*** Begin section ***

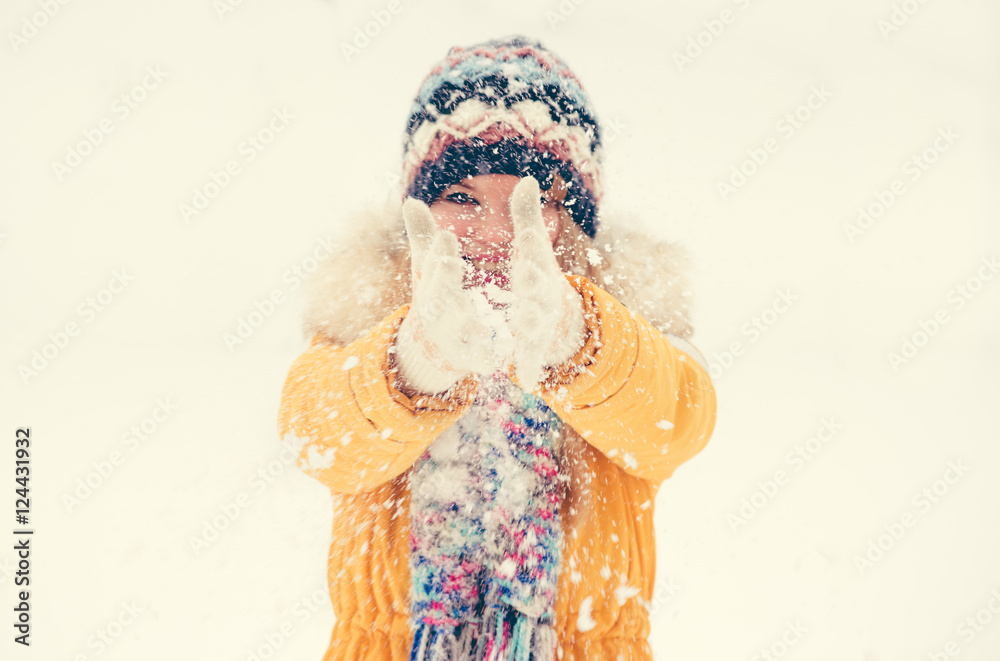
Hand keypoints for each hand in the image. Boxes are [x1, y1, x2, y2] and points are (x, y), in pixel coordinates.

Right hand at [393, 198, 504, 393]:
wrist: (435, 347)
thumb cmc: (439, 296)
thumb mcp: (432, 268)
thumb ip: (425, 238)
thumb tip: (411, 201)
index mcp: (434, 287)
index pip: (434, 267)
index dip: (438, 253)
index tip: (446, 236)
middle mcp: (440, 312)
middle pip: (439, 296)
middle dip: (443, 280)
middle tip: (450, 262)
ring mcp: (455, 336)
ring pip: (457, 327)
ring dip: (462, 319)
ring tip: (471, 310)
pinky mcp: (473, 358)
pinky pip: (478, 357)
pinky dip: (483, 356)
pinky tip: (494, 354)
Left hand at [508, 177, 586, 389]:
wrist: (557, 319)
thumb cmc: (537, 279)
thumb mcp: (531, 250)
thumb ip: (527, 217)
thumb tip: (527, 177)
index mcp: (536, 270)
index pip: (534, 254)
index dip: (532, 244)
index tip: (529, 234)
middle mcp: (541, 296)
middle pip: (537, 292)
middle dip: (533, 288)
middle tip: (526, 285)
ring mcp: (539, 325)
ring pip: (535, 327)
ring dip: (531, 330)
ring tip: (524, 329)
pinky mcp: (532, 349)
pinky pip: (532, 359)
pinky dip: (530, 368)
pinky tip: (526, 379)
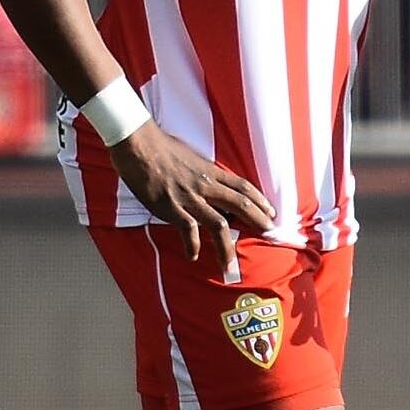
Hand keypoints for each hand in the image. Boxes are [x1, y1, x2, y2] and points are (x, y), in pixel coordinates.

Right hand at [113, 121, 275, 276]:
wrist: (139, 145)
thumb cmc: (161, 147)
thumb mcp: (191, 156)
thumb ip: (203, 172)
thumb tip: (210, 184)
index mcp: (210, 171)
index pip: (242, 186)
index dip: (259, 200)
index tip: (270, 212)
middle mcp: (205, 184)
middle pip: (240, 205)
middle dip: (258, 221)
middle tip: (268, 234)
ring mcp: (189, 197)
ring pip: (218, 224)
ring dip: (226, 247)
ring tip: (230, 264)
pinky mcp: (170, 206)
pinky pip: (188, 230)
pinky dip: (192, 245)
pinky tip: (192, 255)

*** End section ***

_Problem to solve_: Filter the records above and return every line that holds the word "thumb".

_Reply to the exercise_:
thumb cmc: (439, 296)
thumb mcp: (432, 268)
thumb ip: (425, 238)
thumb tip: (411, 201)
thumb cmc: (537, 279)
thumb mcp: (531, 250)
thumb ip: (527, 217)
thumb tip: (527, 177)
thumb cmc: (161, 147)
thumb mcp: (191, 156)
thumb ip: (203, 172)
thumb tip: (210, 184)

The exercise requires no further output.